### TASK REQUIREMENTS
The expected result is every entry, retyped character for character.

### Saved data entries
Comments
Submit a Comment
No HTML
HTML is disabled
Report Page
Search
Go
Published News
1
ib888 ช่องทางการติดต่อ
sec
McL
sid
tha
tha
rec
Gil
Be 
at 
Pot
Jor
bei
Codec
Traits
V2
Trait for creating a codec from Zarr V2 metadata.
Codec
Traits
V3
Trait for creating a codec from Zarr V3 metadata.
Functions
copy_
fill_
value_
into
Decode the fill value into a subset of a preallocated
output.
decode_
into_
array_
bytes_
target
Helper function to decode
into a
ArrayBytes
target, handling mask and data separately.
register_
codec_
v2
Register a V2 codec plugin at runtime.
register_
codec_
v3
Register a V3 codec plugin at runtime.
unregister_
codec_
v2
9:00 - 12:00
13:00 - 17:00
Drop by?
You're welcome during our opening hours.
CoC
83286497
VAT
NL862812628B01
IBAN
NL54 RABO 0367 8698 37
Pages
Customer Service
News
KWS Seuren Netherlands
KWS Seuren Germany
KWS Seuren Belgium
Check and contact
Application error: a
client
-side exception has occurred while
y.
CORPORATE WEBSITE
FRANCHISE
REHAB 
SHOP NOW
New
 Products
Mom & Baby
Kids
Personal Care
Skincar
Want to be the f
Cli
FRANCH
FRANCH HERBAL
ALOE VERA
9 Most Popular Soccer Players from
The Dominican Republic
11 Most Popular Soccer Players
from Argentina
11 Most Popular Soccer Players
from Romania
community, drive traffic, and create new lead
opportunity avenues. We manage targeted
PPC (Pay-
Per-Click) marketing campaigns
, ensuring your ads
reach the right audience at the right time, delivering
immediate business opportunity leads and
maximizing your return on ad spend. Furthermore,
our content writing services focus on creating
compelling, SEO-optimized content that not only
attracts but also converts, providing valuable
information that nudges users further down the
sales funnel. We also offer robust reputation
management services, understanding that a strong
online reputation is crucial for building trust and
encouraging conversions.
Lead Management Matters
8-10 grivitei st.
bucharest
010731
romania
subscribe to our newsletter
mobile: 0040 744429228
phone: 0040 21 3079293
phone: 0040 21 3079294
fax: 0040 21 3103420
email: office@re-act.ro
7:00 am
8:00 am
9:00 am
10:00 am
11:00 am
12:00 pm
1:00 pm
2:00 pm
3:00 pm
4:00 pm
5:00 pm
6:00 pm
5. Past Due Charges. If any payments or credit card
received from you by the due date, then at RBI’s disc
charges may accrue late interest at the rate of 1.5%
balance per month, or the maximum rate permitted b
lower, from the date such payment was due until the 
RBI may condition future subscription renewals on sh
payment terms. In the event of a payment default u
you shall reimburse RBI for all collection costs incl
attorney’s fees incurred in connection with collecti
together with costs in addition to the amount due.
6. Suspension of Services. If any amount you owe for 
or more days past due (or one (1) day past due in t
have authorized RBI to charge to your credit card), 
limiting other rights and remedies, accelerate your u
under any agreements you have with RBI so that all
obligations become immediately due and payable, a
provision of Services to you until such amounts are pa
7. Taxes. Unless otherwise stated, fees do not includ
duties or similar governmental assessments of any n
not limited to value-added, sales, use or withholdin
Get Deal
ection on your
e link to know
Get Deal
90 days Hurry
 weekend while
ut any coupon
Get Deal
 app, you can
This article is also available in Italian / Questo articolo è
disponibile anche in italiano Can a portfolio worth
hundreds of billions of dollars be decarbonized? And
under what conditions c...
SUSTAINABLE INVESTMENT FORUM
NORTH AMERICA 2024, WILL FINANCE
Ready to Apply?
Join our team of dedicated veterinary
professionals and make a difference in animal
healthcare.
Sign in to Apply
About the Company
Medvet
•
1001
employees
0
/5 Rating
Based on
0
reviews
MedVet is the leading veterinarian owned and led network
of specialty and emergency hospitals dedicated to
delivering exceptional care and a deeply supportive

### RESULT OF THE TASK
Comments
Submit a Comment
No HTML
HTML is disabled
Report Page
Search
Go
Published News
1
ib888 ช่องทางการติดต่อ
sec
McL
sid
tha
tha
rec
Gil
Be 
at 
Pot
Jor
bei
Codec
Traits
V2
Trait for creating a codec from Zarr V2 metadata.
Codec
Traits
V3
Trait for creating a codec from Zarr V3 metadata.
Functions
copy_
fill_
value_
into
Decode the fill value into a subset of a preallocated
output.
decode_
into_
array_
bytes_
target
Helper function to decode
into a
ArrayBytes
target, handling mask and data separately.
register_
codec_
v2
Register a V2 codec plugin at runtime.
register_
codec_
v3
Register a V3 codec plugin at runtime.
unregister_
codec_
v2
9:00 - 12:00
13:00 - 17:00
Drop by?
You're welcome during our opening hours.
CoC
83286497
VAT
NL862812628B01
IBAN
NL54 RABO 0367 8698 37
Pages
Customer Service
News
KWS Seuren Netherlands
KWS Seuren Germany
KWS Seuren Belgium
Check and contact
Application error: a
client
-side exception has occurred while
y.
CORPORATE WEBSITE
FRANCHISE
REHAB 
SHOP NOW
New
 Products
Mom & Baby
Kids
Personal Care
Skincar
Want to be the f
Cli
FRANCH
FRANCH HERBAL
ALOE VERA
9 Most Popular Soccer Players from
The Dominican Republic
11 Most Popular Soccer Players
from Argentina
11 Most Popular Soccer Players
from Romania
community, drive traffic, and create new lead
opportunity avenues. We manage targeted
PPC (Pay-
Per-Click) marketing campaigns
, ensuring your ads
reach the right audience at the right time, delivering
immediate business opportunity leads and
maximizing your return on ad spend. Furthermore,
our content writing services focus on creating
compelling, SEO-optimized content that not only
attracts but also converts, providing valuable
information that nudges users further down the
sales funnel. We also offer robust reputation
management services, understanding that a strong
online reputation is crucial for building trust and
encouraging conversions.
Lead Management Matters
8-10 grivitei st.
bucharest
010731
romania
subscribe to our newsletter
mobile: 0040 744429228
phone: 0040 21 3079293
phone: 0040 21 3079294
fax: 0040 21 3103420
email: office@re-act.ro
7:00 am
8:00 am
9:00 am
10:00 am
11:00 am
12:00 pm
1:00 pm
2:00 pm
3:00 pm
4:00 pm
5:00 pm
6:00 pm
5. Past Due Charges. If any payments or credit card
received from you by the due date, then at RBI’s disc
charges may accrue late interest at the rate of 1.5%
balance per month, or the maximum rate permitted b
lower, from the date such payment was due until the 
RBI may condition future subscription renewals on sh
payment terms. In the event of a payment default u
you shall reimburse RBI for all collection costs incl
attorney’s fees incurred in connection with collecti
together with costs in addition to the amount due.
6. Suspension of Services. If any amount you owe for 
or more days past due (or one (1) day past due in t
have authorized RBI to charge to your credit card), 
limiting other rights and remedies, accelerate your u
under any agreements you have with RBI so that all
obligations become immediately due and payable, a
provision of Services to you until such amounts are pa
7. Taxes. Unless otherwise stated, fees do not includ
duties or similar governmental assessments of any n
not limited to value-added, sales, use or withholdin
Get Deal
ection on your
e link to know
Get Deal
90 days Hurry
 weekend while
ut any coupon
Get Deal
 app, you can
This article is also available in Italian / Questo articolo è
disponibile anche in italiano Can a portfolio worth
hundreds of billions of dollars be decarbonized? And
under what conditions c...
SUSTAINABLE INVESTMENT FORUM
NORTH AMERICA 2024, WILL FINANCE
Ready to Apply?
Join our team of dedicated veterinary
professionals and make a difference in animal
healthcare.
Sign in to Apply
About the Company
Medvet
•
1001
employees
0
/5 Rating
Based on
0
reviews
MedVet is the leading veterinarian owned and led network
of specialty and emergency hospitals dedicated to
delivering exceptional care and a deeply supportive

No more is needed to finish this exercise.